▶ Instructions for the task
Among the entries below, tally each line in which the word "standard" is found, then state the tally alone.

▶ Data extract
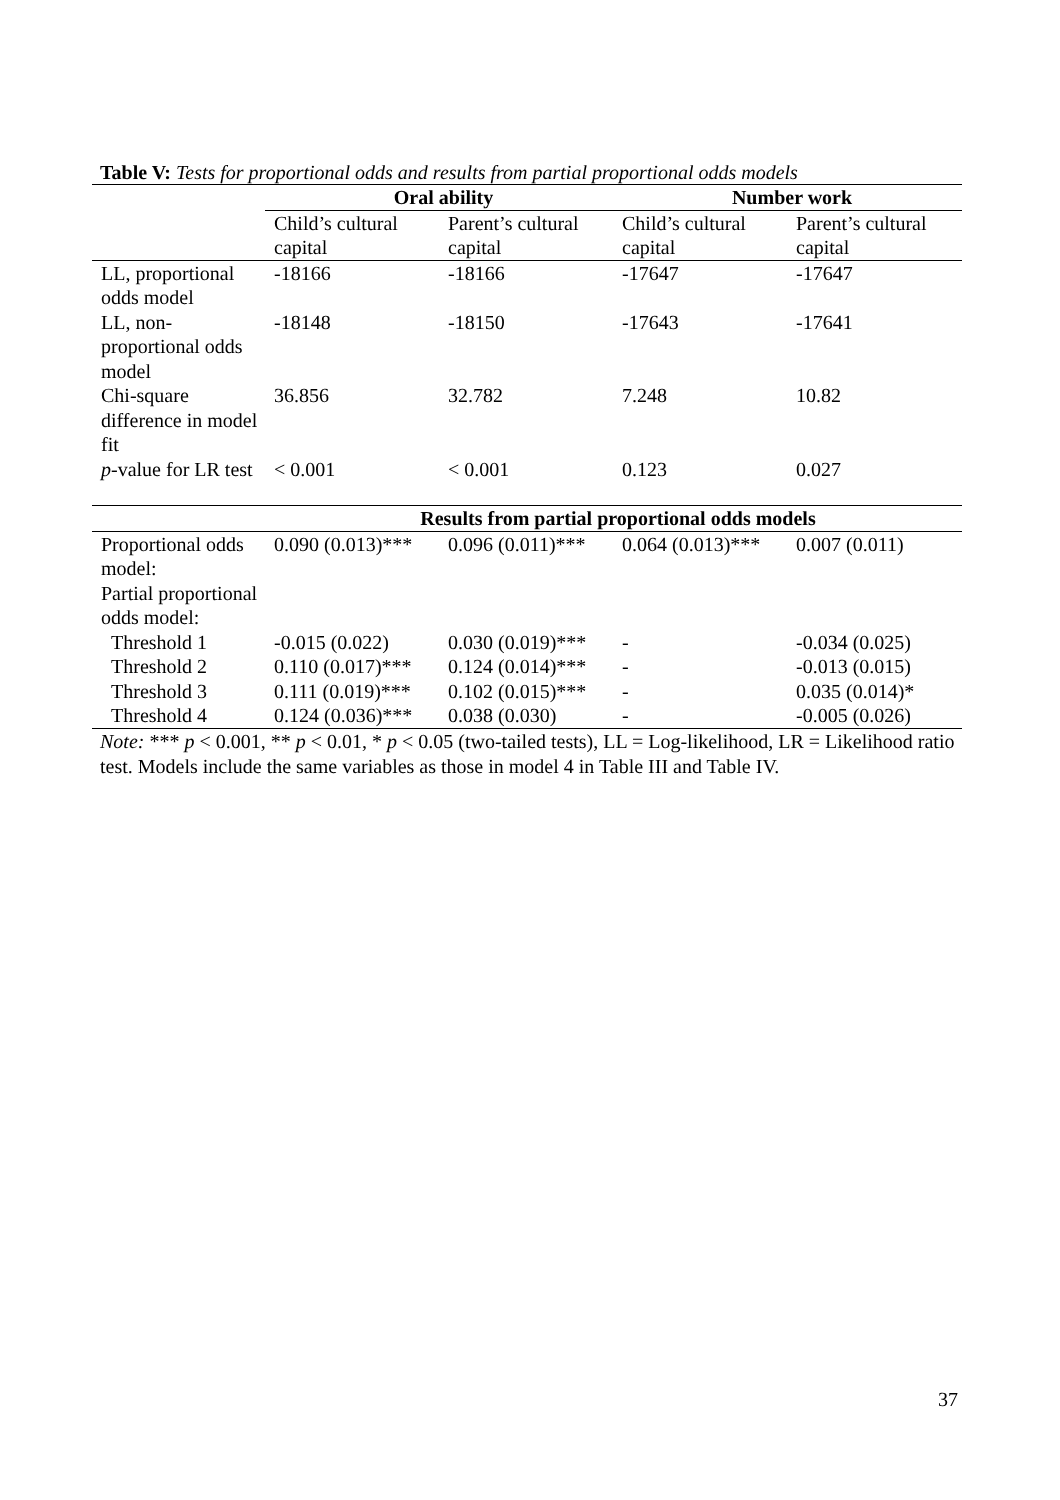Table V: Tests for proportional odds and results from partial proportional odds models
| | Oral ability | | Number work | |
| --- | --- | --- | --- | --- |
| | Child’s cultural capital | Parent’s cultural capital | Child’s cultural capital | Parent’s cultural capital |
| LL, proportional odds model | -18166 | -18166 | -17647 | -17647 |
| LL, non-proportional odds model | -18148 | -18150 | -17643 | -17641 |
| Chi-square difference in model fit | 36.856 | 32.782 | 7.248 | 10.82 |
| p -value for LR test | < 0.001 | < 0.001 | 0.123 | 0.027 |
| | Results from partial proportional odds models | | | |
| Proportional odds model: | 0.090 (0.013)*** | 0.096 (0.011)*** | 0.064 (0.013)*** | 0.007 (0.011) |
| Partial proportional odds model: | | | | |
| Threshold 1 | -0.015 (0.022) | 0.030 (0.019)*** | - | -0.034 (0.025) |
| Threshold 2 | 0.110 (0.017)*** | 0.124 (0.014)*** | - | -0.013 (0.015) |
| Threshold 3 | 0.111 (0.019)*** | 0.102 (0.015)*** | - | 0.035 (0.014)* |
| Threshold 4 | 0.124 (0.036)*** | 0.038 (0.030) | - | -0.005 (0.026) |
Note: *** p < 0.001, ** p < 0.01, * p < 0.05 (two-tailed tests), LL = Log-likelihood, LR = Likelihood ratio test. Models include the same variables as those in model 4 in Table III and Table IV.
37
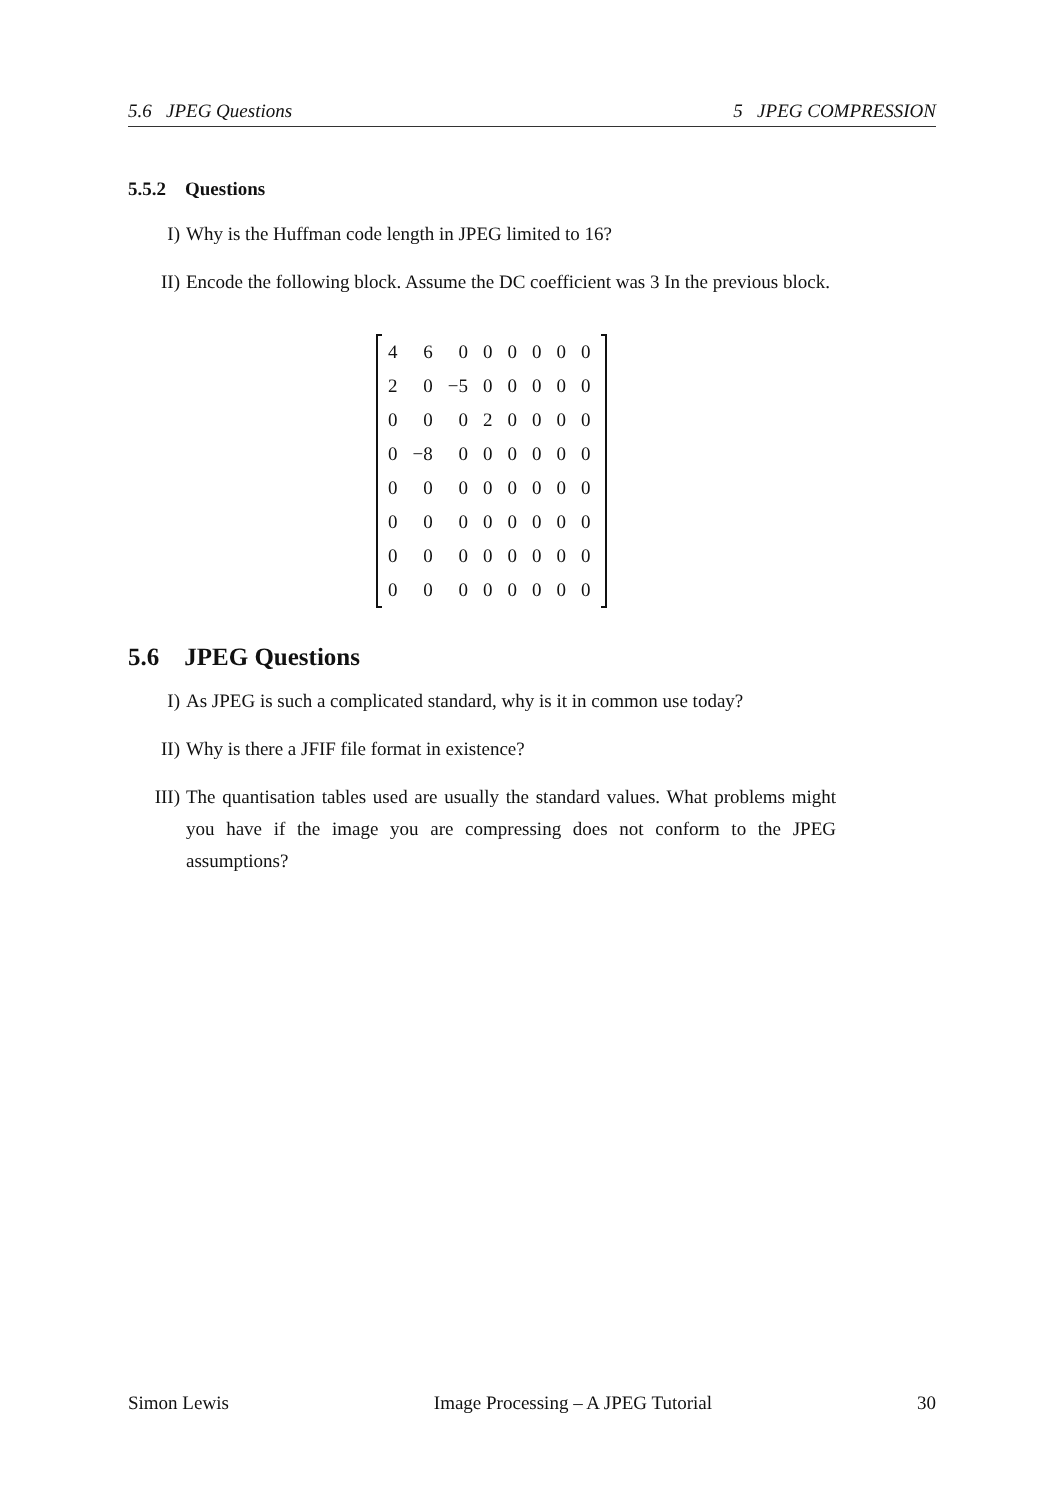5.6 JPEG Questions 5 JPEG COMPRESSION
5.5.2 Questions
I) Why is the Huffman code length in JPEG limited to 16?
II) Encode the following block. Assume the DC coefficient was 3 In the previous block.
| 4 | 6 | 0 | 0 | 0 | 0 | 0 | 0 |
| 2 | 0 | −5 | 0 | 0 | 0 | 0 | 0 |
| 0 | 0 | 0 | 2 | 0 | 0 | 0 | 0 |
| 0 | −8 | 0 | 0 | 0 | 0 | 0 | 0 |
| 0 | 0 | 0 | 0 | 0 | 0 | 0 | 0 |
| 0 | 0 | 0 | 0 | 0 | 0 | 0 | 0 |
| 0 | 0 | 0 | 0 | 0 | 0 | 0 | 0 |
| 0 | 0 | 0 | 0 | 0 | 0 | 0 | 0 |
5.6 JPEG Questions
I) As JPEG is such a complicated standard, why is it in common use today?
II) Why is there a JFIF file format in existence?
III) The quantisation tables used are usually the standard values. What problems might you have if the image you are compressing does not conform to the JPEG assumptions?
Simon Lewis Image Processing – A JPEG Tutorial 30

▶ Problem solution
2